# substrate/bugs?



## desertsss (May 26, 2009)

So I made my DT's a tort table a few weeks back. I live in an area where bugs get in my house. I have been noticing that the bugs/flies/ants/spiders and whatever else creep into mi casa and head straight for the tort table. I am very careful and whenever I see them I immediately remove them, but is this due to the substrate or just because the bugs in my home have nowhere else to go. 
I have seen fire ants, spiders, moths, and regular ants. My tort table isn't on the ground and these little creatures seem to find their way in. I am worried about the spiders and ants because I have heard about them possibly biting the torts. I am not sure what to do other than try to keep my house bug free. Does anyone else have any ideas, or have you experienced this before?


----------



## Crazy1 (May 27, 2009)

I have not had so many types get attracted to a tort table. I get daddy long legs but they tend to stay away from the tort table. Ants that's not good. Could these have come in the substrate you used? Have you tried those sticky things (like they make to catch mice) around the legs of the table so no bug get in they will stick to the super sticky stuff. It does not have pestiside in it, just keep it away from your tort. Vector control has used these at work and they catch lots of crickets. Just one idea. Or you may want to contact a vector control place and ask them about organic pestisides they could use around the outside of your house.


----------



## desertsss (May 27, 2009)

I have not tried the sticky stuff around the table. That is a good idea. I know they didn't come in the substate. I am just constantly checking now to see if bugs are in there. It is quite an inconvenience. Haven't seen any the last few days, but before that there were a few big fire ants and a little jumpy spider. I just have to try to keep a close eye. I am wondering though if they are just attracted to the substrate. I still have the sand/ecoearth mixture.


----------



## Crazy1 (May 27, 2009)

I also use the sand/ecoearth mixture but have never had that problem. Sounds like you are doing a good job watching your little DT's. I thought fire ants were the small ants that swarm? But any ant I would think with little ones is not a good thing. It may be the ease of food in the enclosure they are attracted to. DT poo or any parts of left over greens. Just thinking outloud.


----------



## galvinkaos (May 28, 2009)

The sticky things are called glue boards. They come in many different sizes. I think you can even get them at Home Depot or Lowe's.

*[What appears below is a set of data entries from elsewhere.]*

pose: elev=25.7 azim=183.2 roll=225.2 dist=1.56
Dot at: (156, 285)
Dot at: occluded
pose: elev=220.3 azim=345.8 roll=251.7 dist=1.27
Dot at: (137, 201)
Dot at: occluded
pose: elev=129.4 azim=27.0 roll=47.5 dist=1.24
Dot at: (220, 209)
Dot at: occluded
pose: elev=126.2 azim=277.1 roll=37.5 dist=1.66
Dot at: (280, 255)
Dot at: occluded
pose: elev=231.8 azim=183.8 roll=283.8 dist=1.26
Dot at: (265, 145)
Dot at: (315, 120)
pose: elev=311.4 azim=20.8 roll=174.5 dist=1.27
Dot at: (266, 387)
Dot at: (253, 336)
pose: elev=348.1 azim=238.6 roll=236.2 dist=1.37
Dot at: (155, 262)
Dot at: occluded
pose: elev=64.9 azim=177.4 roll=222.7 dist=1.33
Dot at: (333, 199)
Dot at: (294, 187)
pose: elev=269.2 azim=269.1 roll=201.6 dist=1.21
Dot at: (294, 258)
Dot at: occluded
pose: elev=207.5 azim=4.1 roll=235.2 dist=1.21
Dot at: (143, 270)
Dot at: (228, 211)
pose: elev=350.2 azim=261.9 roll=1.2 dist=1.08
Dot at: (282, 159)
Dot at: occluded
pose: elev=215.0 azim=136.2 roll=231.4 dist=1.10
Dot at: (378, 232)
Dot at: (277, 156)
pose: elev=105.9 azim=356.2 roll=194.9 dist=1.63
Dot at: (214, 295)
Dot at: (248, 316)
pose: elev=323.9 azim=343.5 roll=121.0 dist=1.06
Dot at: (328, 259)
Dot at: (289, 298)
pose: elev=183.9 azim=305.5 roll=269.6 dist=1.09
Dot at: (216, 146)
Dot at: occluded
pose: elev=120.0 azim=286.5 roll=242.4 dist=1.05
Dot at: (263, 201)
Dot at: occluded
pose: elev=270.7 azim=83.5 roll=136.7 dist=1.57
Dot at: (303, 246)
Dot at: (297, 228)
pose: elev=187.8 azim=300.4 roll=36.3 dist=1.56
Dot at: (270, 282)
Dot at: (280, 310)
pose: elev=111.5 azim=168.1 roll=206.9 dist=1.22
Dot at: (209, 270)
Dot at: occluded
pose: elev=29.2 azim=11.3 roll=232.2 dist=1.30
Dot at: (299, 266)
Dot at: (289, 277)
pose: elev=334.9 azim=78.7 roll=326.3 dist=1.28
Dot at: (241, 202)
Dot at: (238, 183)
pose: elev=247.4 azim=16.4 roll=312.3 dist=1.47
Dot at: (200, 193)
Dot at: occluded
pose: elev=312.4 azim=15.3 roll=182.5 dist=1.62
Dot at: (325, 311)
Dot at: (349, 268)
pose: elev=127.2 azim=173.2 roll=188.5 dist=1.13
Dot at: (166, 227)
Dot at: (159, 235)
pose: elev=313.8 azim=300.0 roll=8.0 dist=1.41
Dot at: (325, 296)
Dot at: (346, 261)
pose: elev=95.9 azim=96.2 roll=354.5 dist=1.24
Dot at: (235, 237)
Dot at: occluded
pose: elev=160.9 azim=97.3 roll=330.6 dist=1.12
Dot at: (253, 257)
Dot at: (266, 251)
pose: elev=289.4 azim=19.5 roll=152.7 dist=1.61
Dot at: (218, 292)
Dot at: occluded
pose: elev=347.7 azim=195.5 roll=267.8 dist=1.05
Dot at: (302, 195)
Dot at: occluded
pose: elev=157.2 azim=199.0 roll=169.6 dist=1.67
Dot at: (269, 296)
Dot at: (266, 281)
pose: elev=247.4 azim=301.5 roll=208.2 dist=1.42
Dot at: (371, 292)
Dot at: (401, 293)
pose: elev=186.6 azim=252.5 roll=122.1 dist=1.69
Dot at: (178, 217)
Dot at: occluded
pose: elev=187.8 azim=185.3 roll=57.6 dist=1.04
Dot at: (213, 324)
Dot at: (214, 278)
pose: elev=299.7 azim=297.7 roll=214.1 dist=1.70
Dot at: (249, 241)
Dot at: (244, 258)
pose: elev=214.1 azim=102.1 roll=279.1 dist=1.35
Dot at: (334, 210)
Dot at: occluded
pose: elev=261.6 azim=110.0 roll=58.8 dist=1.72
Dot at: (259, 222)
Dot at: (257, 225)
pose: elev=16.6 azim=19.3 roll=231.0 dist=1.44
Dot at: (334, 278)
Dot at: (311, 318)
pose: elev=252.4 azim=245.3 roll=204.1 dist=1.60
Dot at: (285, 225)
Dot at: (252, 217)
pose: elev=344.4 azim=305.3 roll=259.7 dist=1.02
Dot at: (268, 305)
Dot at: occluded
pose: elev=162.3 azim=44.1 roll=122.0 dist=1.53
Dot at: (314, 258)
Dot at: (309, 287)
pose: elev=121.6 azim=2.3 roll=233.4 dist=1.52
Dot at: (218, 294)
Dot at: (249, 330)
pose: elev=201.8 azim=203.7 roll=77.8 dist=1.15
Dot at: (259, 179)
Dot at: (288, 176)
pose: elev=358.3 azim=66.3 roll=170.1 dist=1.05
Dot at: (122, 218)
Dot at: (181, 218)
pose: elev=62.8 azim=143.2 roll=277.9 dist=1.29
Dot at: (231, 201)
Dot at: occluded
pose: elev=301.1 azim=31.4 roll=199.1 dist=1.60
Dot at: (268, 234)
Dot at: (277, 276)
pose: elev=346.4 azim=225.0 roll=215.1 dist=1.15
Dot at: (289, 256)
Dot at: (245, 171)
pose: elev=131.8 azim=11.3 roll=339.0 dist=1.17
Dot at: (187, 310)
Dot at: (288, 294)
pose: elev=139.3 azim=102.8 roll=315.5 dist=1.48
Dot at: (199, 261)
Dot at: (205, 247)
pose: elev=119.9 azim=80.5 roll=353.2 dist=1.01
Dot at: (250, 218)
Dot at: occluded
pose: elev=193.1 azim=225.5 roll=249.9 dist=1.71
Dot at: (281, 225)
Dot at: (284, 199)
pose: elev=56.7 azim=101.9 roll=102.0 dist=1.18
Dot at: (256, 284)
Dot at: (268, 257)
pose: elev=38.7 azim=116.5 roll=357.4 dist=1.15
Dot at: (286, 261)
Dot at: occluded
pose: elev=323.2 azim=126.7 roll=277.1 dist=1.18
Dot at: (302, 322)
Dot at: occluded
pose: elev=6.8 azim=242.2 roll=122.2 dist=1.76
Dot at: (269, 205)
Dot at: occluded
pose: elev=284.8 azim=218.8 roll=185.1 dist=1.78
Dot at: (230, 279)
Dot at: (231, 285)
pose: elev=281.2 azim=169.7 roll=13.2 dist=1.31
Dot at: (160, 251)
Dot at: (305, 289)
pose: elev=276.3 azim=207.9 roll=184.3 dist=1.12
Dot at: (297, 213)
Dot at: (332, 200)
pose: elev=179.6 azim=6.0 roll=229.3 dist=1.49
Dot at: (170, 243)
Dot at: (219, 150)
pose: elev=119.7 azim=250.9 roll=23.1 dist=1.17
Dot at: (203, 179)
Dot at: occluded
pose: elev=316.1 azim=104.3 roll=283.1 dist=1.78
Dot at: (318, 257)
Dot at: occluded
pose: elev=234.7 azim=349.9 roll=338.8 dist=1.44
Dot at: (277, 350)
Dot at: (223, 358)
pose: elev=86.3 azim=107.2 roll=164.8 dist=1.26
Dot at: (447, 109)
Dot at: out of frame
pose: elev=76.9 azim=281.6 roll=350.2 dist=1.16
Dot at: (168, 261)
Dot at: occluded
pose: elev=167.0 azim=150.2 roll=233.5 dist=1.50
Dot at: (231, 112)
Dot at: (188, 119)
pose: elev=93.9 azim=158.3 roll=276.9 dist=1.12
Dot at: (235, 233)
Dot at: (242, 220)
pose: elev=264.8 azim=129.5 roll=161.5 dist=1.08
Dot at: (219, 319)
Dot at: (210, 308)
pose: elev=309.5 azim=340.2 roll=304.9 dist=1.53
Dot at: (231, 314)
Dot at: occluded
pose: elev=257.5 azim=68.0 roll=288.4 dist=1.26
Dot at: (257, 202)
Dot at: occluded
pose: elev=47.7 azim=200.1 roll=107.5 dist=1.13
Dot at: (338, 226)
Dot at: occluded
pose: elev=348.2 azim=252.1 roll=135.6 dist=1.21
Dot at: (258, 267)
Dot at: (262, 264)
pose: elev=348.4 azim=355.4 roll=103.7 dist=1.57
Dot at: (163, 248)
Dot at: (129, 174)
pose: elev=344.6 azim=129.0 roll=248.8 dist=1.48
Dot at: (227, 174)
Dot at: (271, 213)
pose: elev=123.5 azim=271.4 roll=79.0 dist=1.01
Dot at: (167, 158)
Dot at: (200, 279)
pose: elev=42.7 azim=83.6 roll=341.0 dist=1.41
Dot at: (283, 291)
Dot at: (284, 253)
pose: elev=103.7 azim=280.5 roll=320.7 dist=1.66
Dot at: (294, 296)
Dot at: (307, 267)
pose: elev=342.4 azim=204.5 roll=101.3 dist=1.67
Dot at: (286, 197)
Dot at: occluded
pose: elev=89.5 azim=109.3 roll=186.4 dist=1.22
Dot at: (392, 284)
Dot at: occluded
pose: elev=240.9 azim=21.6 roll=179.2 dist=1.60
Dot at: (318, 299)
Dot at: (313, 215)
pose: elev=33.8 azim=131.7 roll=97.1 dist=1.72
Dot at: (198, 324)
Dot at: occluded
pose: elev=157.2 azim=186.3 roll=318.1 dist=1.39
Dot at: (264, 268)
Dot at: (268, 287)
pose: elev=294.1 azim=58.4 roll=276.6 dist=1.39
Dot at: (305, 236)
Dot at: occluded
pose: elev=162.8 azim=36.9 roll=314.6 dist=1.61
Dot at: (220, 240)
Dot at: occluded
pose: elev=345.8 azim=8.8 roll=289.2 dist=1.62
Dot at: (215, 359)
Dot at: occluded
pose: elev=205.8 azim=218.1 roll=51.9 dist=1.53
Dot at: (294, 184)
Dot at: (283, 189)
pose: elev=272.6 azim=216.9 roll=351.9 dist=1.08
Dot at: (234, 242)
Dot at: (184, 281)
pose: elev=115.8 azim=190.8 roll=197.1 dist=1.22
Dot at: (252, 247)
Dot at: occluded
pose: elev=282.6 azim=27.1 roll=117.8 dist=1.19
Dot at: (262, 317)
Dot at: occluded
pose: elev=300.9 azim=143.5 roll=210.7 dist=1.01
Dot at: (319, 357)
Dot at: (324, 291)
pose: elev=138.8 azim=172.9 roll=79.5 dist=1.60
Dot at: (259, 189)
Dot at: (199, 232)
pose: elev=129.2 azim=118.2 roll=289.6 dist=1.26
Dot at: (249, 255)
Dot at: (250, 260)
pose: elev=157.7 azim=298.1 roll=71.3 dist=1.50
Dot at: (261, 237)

Check out the internet pestworld.org for an organic pest control co. to come do an evaluation/estimate. We don't charge but some may. Where do you live? City? I can get some one to come look or do it myself.

Dawna


----------



## desertsss (May 28, 2009)

Thanks, I haven't experienced any bugs recently but I am going to do the sticky glue boards anyway. Thanks again


----------



## Shelly (May 29, 2009)

What on earth is a "Tort table"?


----------



## desertsss (May 29, 2009)

Instead of using a glass aquarium, you can build an enclosure for them out of wood. I will try to attach some pics.


----------